══ Passage given

This Appendix is meant to give a more elaborate description of the data reduction steps (Sect. A.1) and in particular the procedure for homogenising the PSF and measuring colours using Gaussian weighted apertures (Sect. A.2). Because we combine photometric data over a wide range of wavelengths and for clusters that are both in the northern and southern sky, we necessarily have to combine data from different telescopes and/or instruments.

Appendix A.1: Photometric data reduction

The standard reduction steps include bias and flatfield corrections. Although the images have been flatfielded (e.g. by Elixir for the MegaCam data) to yield a uniform zeropoint for the source fluxes, there are still residual background patterns due to scattered light, fringe residuals, and amplifier drift (Cuillandre, priv. comm.). These patterns are reasonably stable over time, and since most exposures in a given filter have been taken consecutively on the same night, we can subtract these background effects. We do this by using the dithered pattern of observations to differentiate signals that are on a fixed position on the ccd array from sky-bound signals.

════
══ Data listing

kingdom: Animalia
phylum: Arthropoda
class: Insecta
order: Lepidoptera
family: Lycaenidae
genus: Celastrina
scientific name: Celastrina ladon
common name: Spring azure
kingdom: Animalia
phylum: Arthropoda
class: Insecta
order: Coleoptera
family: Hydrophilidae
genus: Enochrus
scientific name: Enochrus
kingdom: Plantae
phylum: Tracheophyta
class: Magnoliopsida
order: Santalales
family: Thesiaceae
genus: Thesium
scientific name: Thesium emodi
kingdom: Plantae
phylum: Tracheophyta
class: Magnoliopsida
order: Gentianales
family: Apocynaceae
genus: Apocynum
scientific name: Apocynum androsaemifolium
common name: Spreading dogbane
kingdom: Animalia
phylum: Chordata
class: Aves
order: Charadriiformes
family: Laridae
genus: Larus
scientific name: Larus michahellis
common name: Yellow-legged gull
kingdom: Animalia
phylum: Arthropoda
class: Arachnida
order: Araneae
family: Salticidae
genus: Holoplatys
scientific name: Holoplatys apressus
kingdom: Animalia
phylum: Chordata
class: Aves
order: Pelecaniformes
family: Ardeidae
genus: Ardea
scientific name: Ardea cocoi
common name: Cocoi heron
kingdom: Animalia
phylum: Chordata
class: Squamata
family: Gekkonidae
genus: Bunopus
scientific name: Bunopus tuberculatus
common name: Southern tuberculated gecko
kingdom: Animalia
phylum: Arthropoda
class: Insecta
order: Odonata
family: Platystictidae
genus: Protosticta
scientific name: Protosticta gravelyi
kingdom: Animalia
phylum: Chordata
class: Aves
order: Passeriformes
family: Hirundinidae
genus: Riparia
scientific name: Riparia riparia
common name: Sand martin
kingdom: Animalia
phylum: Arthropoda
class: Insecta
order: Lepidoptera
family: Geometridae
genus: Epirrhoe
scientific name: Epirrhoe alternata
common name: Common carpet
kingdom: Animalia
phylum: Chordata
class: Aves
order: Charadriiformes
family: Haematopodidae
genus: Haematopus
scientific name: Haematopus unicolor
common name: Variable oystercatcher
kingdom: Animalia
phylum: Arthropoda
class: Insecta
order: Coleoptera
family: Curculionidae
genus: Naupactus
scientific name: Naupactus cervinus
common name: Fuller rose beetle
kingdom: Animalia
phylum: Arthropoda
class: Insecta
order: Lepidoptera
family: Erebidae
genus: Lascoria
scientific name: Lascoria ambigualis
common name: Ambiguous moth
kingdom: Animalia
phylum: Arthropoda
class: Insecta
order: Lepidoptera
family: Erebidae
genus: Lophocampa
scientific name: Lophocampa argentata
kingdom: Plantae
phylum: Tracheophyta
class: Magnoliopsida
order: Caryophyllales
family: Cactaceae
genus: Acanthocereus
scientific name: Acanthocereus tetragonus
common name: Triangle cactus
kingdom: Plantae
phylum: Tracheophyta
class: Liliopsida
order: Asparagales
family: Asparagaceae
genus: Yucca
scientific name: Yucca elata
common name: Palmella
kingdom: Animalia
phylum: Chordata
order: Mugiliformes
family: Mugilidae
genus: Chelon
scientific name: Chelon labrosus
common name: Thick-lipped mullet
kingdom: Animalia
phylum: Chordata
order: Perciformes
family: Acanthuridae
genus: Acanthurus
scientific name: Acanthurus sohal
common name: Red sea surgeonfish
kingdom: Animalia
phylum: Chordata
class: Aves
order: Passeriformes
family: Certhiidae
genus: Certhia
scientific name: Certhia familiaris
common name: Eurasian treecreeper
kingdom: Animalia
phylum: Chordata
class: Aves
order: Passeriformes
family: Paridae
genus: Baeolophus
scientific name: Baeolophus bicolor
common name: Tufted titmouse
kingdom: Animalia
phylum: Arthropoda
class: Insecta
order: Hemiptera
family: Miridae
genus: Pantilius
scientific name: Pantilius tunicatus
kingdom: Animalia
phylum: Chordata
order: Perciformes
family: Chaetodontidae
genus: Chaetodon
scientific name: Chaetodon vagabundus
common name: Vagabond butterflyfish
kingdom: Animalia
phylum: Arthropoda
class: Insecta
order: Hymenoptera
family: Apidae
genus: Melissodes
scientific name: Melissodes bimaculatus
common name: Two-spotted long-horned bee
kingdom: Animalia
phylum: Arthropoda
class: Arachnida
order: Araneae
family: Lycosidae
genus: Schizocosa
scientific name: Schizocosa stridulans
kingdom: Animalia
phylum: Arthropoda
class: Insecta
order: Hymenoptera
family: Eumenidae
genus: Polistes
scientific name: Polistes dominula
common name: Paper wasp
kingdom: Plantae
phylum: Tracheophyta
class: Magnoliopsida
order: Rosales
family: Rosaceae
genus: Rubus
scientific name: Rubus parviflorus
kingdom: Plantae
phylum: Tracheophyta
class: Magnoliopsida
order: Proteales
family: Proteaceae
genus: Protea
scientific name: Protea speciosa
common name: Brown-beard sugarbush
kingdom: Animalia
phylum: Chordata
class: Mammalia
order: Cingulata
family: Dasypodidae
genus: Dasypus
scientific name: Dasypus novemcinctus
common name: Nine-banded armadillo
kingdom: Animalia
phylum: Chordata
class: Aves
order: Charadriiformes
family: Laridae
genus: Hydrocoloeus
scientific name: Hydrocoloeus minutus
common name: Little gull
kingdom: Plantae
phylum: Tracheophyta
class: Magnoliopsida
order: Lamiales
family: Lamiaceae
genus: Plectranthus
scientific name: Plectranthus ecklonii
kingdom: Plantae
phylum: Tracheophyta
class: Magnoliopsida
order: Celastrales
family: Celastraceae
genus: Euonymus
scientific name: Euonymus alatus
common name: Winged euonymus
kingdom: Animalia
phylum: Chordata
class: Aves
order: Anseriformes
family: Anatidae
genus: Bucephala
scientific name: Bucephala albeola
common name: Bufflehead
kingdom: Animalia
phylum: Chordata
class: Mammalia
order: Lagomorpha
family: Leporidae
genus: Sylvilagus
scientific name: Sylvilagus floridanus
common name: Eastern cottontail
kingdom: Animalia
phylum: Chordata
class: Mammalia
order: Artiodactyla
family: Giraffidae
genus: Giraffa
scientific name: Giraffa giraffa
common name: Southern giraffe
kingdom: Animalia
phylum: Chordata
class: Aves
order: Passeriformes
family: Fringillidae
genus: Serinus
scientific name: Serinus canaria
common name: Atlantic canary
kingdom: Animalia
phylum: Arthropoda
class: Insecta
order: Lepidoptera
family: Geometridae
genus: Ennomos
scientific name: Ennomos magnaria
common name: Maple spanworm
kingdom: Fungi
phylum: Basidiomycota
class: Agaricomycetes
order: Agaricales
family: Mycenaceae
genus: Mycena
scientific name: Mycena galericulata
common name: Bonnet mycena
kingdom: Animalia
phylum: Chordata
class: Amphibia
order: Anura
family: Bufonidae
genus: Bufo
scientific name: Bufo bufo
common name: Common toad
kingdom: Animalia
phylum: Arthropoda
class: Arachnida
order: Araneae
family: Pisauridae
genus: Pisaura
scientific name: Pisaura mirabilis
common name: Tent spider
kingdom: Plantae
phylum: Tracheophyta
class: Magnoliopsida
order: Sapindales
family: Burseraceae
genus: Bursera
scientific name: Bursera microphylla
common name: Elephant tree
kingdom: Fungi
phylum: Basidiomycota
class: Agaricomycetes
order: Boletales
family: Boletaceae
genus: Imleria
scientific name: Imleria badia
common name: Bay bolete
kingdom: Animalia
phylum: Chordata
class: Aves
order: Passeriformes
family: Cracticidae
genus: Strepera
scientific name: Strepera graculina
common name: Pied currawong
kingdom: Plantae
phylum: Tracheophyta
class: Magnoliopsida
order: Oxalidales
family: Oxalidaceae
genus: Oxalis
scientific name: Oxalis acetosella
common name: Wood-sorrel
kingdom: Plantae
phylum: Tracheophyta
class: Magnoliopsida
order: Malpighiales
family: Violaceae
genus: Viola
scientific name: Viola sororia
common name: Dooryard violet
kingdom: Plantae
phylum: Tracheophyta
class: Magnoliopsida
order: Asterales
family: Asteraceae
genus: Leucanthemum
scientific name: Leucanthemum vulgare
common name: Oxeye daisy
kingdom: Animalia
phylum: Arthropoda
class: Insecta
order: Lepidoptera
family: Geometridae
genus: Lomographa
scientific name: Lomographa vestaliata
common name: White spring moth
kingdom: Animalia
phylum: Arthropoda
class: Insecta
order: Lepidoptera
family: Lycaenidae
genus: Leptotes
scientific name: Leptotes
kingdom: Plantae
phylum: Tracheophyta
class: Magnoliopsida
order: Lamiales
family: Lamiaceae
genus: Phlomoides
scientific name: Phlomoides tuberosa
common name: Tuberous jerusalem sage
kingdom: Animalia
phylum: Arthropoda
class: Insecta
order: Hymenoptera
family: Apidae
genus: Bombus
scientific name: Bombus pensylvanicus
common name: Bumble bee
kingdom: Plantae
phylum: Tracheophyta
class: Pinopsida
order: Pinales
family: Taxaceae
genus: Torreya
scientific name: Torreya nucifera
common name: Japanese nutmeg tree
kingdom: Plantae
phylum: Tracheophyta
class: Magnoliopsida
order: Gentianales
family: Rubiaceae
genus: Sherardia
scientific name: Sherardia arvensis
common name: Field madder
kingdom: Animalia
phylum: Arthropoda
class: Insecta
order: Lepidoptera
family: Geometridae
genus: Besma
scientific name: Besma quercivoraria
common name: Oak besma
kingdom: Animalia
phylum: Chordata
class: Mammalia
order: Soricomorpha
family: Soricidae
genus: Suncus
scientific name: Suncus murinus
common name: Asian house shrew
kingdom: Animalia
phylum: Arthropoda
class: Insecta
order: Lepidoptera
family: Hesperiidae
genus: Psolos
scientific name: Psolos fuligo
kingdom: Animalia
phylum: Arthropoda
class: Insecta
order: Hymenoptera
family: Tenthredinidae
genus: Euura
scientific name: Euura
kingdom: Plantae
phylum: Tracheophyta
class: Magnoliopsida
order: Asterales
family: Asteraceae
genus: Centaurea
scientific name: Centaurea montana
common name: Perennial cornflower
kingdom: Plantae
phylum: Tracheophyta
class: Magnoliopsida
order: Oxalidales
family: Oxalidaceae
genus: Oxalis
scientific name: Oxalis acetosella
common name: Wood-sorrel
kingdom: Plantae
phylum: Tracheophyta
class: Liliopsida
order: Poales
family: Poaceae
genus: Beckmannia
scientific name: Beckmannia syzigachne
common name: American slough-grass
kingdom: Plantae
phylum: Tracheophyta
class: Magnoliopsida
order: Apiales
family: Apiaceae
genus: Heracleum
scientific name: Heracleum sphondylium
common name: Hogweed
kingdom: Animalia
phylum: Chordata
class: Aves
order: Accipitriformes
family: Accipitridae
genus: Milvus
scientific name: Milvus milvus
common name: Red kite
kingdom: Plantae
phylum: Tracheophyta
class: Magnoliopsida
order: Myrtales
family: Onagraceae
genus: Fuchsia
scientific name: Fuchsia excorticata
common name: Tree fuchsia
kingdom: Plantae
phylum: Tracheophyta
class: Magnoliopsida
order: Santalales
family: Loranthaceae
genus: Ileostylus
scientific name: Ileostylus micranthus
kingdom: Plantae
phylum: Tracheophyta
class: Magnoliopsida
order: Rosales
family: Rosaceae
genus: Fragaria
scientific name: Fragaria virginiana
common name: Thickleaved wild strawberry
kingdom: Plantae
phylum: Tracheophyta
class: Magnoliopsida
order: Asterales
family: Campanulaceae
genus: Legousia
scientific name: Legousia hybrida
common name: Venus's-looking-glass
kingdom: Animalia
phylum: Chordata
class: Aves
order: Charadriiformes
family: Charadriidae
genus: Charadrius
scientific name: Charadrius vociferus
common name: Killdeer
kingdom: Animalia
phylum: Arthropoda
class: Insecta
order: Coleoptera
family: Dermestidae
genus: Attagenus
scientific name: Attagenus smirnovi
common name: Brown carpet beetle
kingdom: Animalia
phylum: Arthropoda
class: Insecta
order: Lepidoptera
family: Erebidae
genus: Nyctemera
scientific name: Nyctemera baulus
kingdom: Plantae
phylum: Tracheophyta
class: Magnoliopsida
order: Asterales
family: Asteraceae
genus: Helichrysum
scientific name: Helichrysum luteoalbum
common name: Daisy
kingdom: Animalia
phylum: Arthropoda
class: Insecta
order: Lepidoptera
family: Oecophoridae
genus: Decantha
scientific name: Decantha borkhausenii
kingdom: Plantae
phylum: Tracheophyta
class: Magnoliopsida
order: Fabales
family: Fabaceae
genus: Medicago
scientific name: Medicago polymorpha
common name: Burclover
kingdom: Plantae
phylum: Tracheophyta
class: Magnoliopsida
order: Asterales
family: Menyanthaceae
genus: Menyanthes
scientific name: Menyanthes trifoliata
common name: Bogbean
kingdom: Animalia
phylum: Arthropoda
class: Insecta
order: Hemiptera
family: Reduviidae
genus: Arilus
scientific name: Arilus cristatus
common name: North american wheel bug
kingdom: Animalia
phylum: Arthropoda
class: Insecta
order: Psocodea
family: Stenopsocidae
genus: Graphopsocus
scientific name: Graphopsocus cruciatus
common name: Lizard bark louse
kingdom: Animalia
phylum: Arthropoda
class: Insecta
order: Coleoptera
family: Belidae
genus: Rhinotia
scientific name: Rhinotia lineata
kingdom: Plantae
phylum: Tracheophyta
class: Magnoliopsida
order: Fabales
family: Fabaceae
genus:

════

# Problems and tasks
• A. Summarize the appendix in three sentences.
• B. Please lay out as a numbered list, with blank lines left out, the part of the records that opens with the line containing "scientific name: Chelon labrosus" and closes with the line containing "common name: Tufted titmouse", both lines included.

# Task answers
• A. The appendix gives a fuller account of the data reduction steps and of the procedure for homogenizing the PSF and measuring colors with Gaussian weighted apertures. Because it combines photometric data over a wide range of wavelengths and for clusters in both the northern and southern sky, it must combine data from different telescopes or instruments. After bias and flatfield corrections, residual background patterns from scattered light, fringe residuals and amplifier drift remain, and these are subtracted by using the dithered observation pattern to separate signals fixed on the CCD array from sky-bound signals.

• B.
1. scientific name: Chelon labrosus
2. common name: Thick-lipped mullet
3. kingdom: Animalia
4. phylum: Chordata
5. order: Perciformes
6. family: Acanthuridae
7. genus: Acanthurus
8. scientific name: Acanthurus sohal
9. common name: Red sea surgeonfish
10. kingdom: Animalia
11. phylum: Chordata
12. class: Aves
13. order: Passeriformes
14. family: Certhiidae
15. genus: Certhia
16. scientific name: Certhia familiaris
17. common name: Eurasian treecreeper
18. kingdom: Animalia
19. phylum: Chordata
20. class: Aves
21. order: Passeriformes
22. family: Paridae
23. genus: Baeolophus
24. scientific name: Baeolophus bicolor
25. common name: Tufted titmouse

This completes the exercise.